Recent advances in Multimodal Large Language Models (MLLMs) have significantly enhanced their capabilities; however, their spatial perception abilities remain a notable limitation. To address this challenge, multimodal data synthesis offers a promising solution. Yet, ensuring that synthesized data adhere to spatial common sense is a non-trivial task. Our approach addresses this critical gap by providing a systematic framework for generating spatially coherent data. In this work, we introduce SKG2DATA, a novel multimodal synthesis approach guided by spatial knowledge graphs, grounded in the concept of knowledge-to-data generation. SKG2DATA employs an automated pipeline for constructing Spatial Knowledge Graph (SKG) that effectively captures human-like spatial cognition, including directional and distance relationships. These structured representations then serve as precise guidance for our integrated synthesis pipeline, where a diffusion model generates spatially-consistent images while a MLLM produces corresponding textual descriptions. The automated construction of SKG enables scalable generation of diverse yet realistic spatial configurations, overcoming the limitations of manual data collection and annotation. Extensive experiments demonstrate that data synthesized from diverse types of spatial knowledge, including direction and distance, enhance the spatial perception and reasoning abilities of MLLMs markedly, albeit with a slight cost to their general capabilities. We hope that the idea of knowledge-based data synthesis can advance the development of spatial intelligence. Code is available at https://github.com/zjunlp/Knowledge2Data.

Figures (8)

• Figure 1: The Spatial Knowledge Graph (SKG) serves as a structured representation of object attributes and spatial relationships. Guided by the SKG, SKG2Data generates images and multimodal data, grounded in the concept of knowledge-to-data generation.
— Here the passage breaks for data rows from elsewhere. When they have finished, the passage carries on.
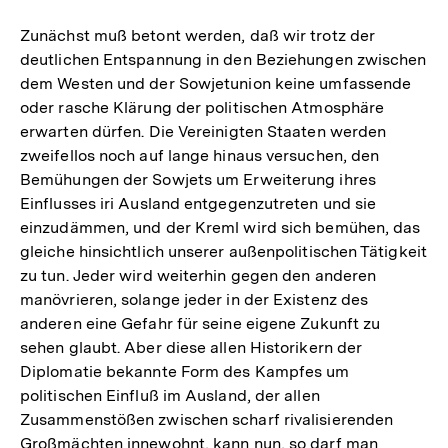
Zunächst muß betont werden, daß wir trotz der
deutlichen Entspannung in den Beziehungen zwischen
dem Westen und der Sowjetunion keine umfassende
oder rasche Klärung der politischen Atmosphäre
erwarten dürfen. Die Vereinigten Staaten werden
zweifellos noch auf lange hinaus versuchen, den
Bemühungen der Sowjets um Erweiterung ihres
Einflusses iri Ausland entgegenzutreten und sie
einzudämmen, und der Kreml wird sich bemühen, das
gleiche hinsichtlich unserer außenpolitischen Tätigkeit
zu tun. Jeder wird weiterhin gegen den anderen
manövrieren, solange jeder in der Existenz des
anderen eine Gefahr für seine eigene Zukunft zu
sehen glaubt. Aber diese allen Historikern der
Diplomatie bekannte Form des Kampfes um
politischen Einfluß im Ausland, der allen
Zusammenstößen zwischen scharf rivalisierenden
Großmächten innewohnt, kann nun, so darf man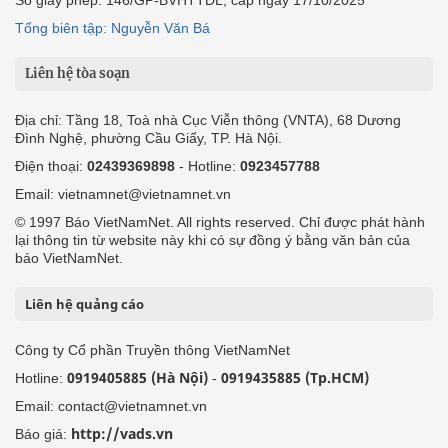
Số giấy phép: 146/GP-BVHTTDL, cấp ngày 17/10/2025
Tổng biên tập: Nguyễn Văn Bá
Liên hệ tòa soạn
Địa chỉ: Tầng 18, Toà nhà Cục Viễn thông (VNTA), 68 Dương
Đình Nghệ, phường Cầu Giấy, TP. Hà Nội.
Điện thoại:
02439369898
- Hotline:
0923457788
Email: vietnamnet@vietnamnet.vn
© 1997 Báo VietNamNet. All rights reserved. Chỉ được phát hành
lại thông tin từ website này khi có sự đồng ý bằng văn bản của
báo VietNamNet.
Liên hệ quảng cáo
Công ty Cổ phần Truyền thông VietNamNet
0919405885 (Hà Nội)
0919435885 (Tp.HCM)
Hotline:
-
Email: contact@vietnamnet.vn
http://vads.vn
Báo giá: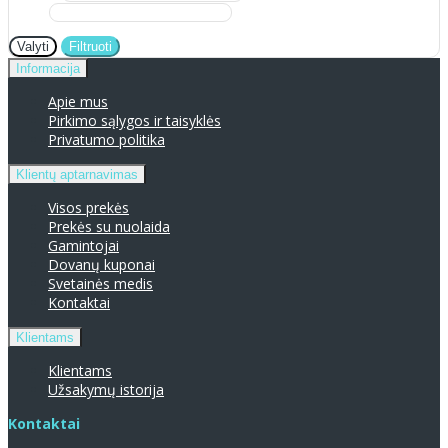
Valyti
Filtruoti
Informacija
Apie mus
Pirkimo sąlygos ir taisyklės
Privatumo politika
Klientų aptarnavimas
Visos prekės
Prekės su nuolaida
Gamintojai
Dovanų kuponai
Svetainės medis
Kontaktai
Klientams
Klientams
Užsakymų istorija
Kontaktai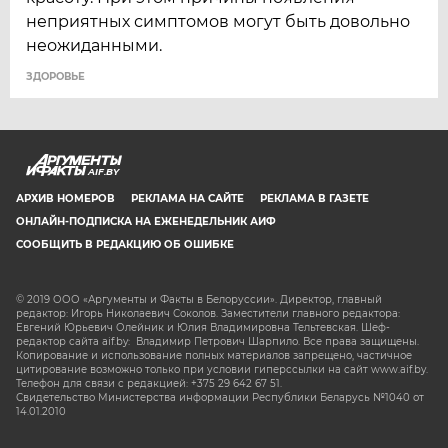
неприятных симптомов могут быть довольно
неожиданными.
ЗДОРОВЬЕ
AIF.BY
АРХИВ НОМЕРОВ
РЕКЛАМА НА САЙТЕ
РЕКЛАМА В ГАЗЕТЕ
ОНЛАЙН-ПОДПИСКА НА ЕЖЕНЕДЕЛЬНИК АИФ
СООБЩИТЬ В РЕДАКЦИЮ ОБ ОШИБКЕ
© 2019 ООО «Аргументы и Факты в Белоруссии». Директор, главный
редактор: Игорь Николаевич Соколов. Заместители главного редактора:
Евгений Юрьевич Олейник и Юлия Владимировна Тельтевская. Шеф-
редактор сайта aif.by: Владимир Петрович Шарпило. Все права защищены.
Копирование и использование полных материалов запрещено, частичное
цитирование возможно только при условии гиперссылки на сайт www.aif.by.
Телефон для связи с редакцией: +375 29 642 67 51.
Свидетельство Министерства информации Республики Беларусь №1040 от
14.01.2010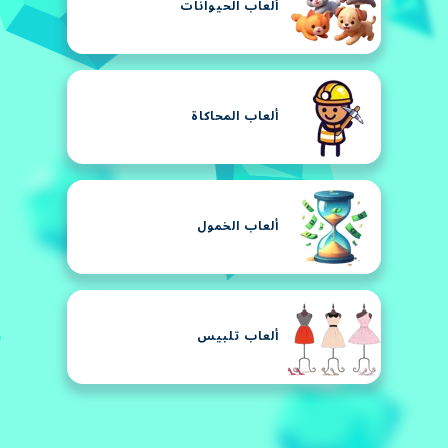
ألعاب الحيوانات
ألعاب المحاكاة
ألعاب الخمول
ألعاب تلبيس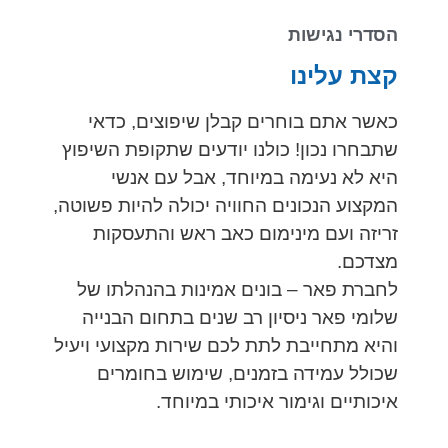
הסדרי נגישות
קצת עלינו
כאשר אתם בוחרים קבלן שיפוצים, כדאי
שתבחרו נכון! כולנו יודעים שתקופת השיפוץ
היא לא נעימה במיוחד, אבל עם אנשי
המקצוע הנכונים החוויה יכולה להיות פשוטה,
זריזה ועם מינימום כאב ראש והתעסקות
מצדכם.
לחברת פאר – בונים אמינות בהנהלתו של
שלומי פאר ניסיון רב שנים בתחום הבנייה
והיא מתחייבת לתת לכם שירות מקצועי ויעיל
שכולל עמידה בזמנים, שימוש בחומרים
איכותיים וגימור איכותי במיוחד.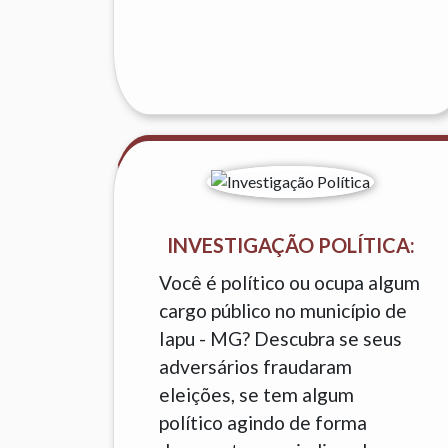
INVESTIGAÇÃO POLÍTICA:
Você é político ou ocupa algum
cargo público no município de
Iapu - MG? Descubra se seus
adversários fraudaram
eleições, se tem algum
político agindo de forma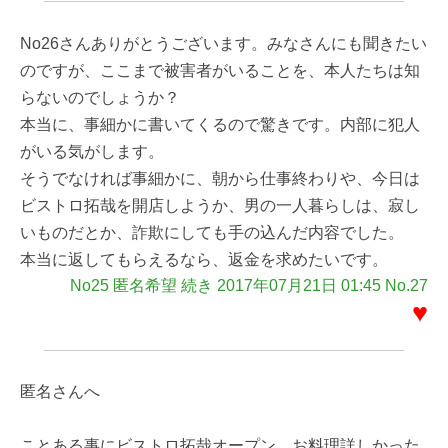
No26さんありがとうございます。みなさんにも聞きたい
のですが、ここまで被害者がいることを、本人たちは知
らないのでしょうか？
本当に、事細かに書いてくるので驚きです。内部に犯人
がいる気がします。
そうでなければ事細かに、朝から仕事終わりや、今日は
ビストロ拓哉を開店しようか、男の一人暮らしは、寂し
いものだとか、詐欺にしても手の込んだ内容でした。
本当に返してもらえるなら、返金を求めたいです。
No25 匿名希望 続き 2017年07月21日 01:45 No.27
♥
匿名さんへ
ことある事にビストロ拓哉オープン、お料理詳しかった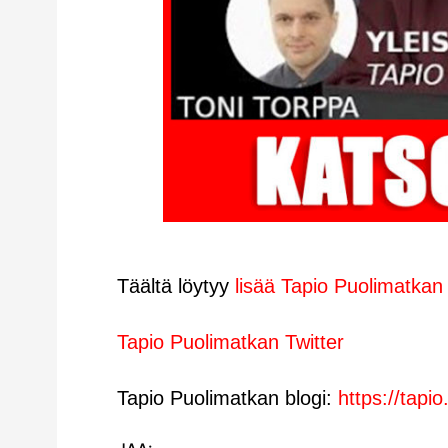
Täältä löytyy
lisää Tapio Puolimatkan v
Tapio Puolimatkan Twitter
Tapio Puolimatkan blogi:
https://tapio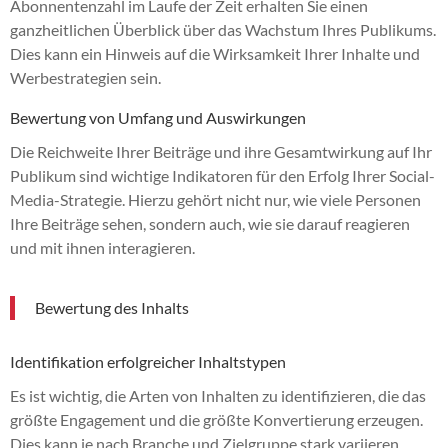
Abonnentenzahl im Laufe der Zeit erhalten Sie einen
ganzheitlichen Überblick über das Wachstum Ihres Publikums.
Dies kann ein Hinweis auf die Wirksamkeit Ihrer Inhalte und
Werbestrategien sein.
Bewertung von Umfang und Auswirkungen
Die Reichweite Ihrer Beiträge und ihre Gesamtwirkung auf Ihr
Publikum sind wichtige Indikatoren für den Erfolg Ihrer Social-
Media-Strategie. Hierzu gehört nicht nur, wie viele Personen
Ihre Beiträge sehen, sondern auch, wie sie darauf reagieren
und mit ihnen interagieren.
Bewertung des Inhalts
Identifikation erfolgreicher Inhaltstypen
Es ist wichtig, die Arten von Inhalten zu identifizieren, die das
größte Engagement und die größte Konvertierung erzeugen.
Dies kann je nach Branche und Zielgruppe stark variieren.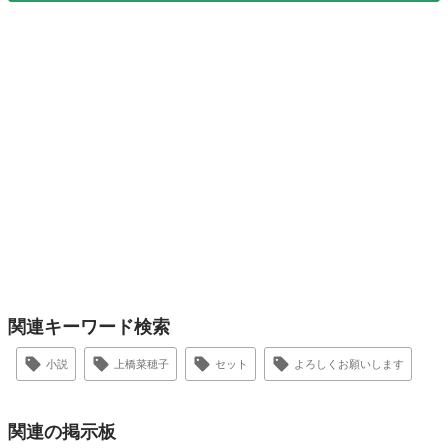
関連キーワード検索
小説
上橋菜穂子
セット
よろしくお願いします
関連の掲示板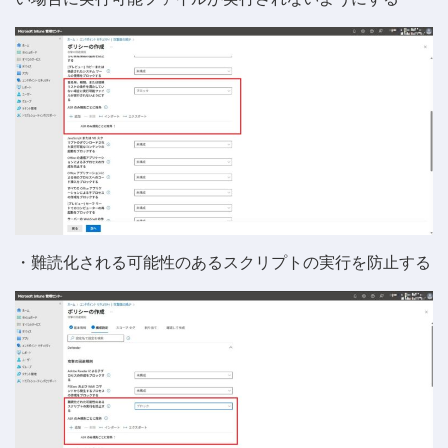
・難読化される可能性のあるスクリプトの実行を防止する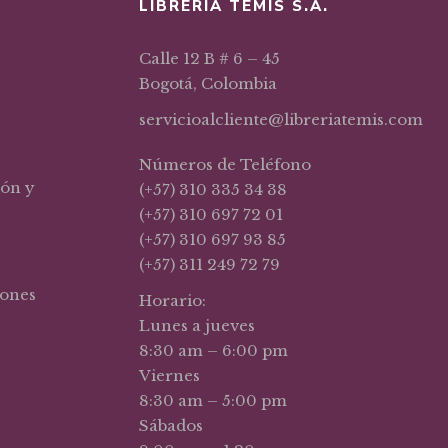
LIBRERIA TEMIS S.A.
Calle 12 B # 6 – 45
Bogotá, Colombia
servicioalcliente@libreriatemis.com
Números de Teléfono
ión y
(+57) 310 335 34 38
(+57) 310 697 72 01
(+57) 310 697 93 85
(+57) 311 249 72 79
iones
Horario:
Lunes a jueves
8:30 am – 6:00 pm
Viernes
8:30 am – 5:00 pm
Sábados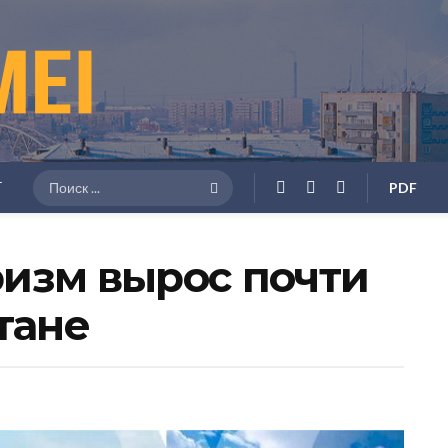
Г
PDF
изм вырос почти
тане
• Figure 2: A comprehensive overview of the our framework. Our framework consists of two core modules: Spatial KG Generation and Multimodal Data Synthesis. The Spatial KG Generation module generates an intermediate representation, the Spatial KG, which guides the synthesis of multimodal data. The Multimodal Data Synthesis module is tasked with generating image data and their corresponding textual data.
• Figure 3: Distribution of top 15 objects and spatial relationships. There are a total of 974 objects and 95 relationships.
• Figure 4: Training data cases featuring diverse spatial relationships, synthesized through our proposed method.
• Figure 5: The result of removing specific positional relationship data with the same amount of data.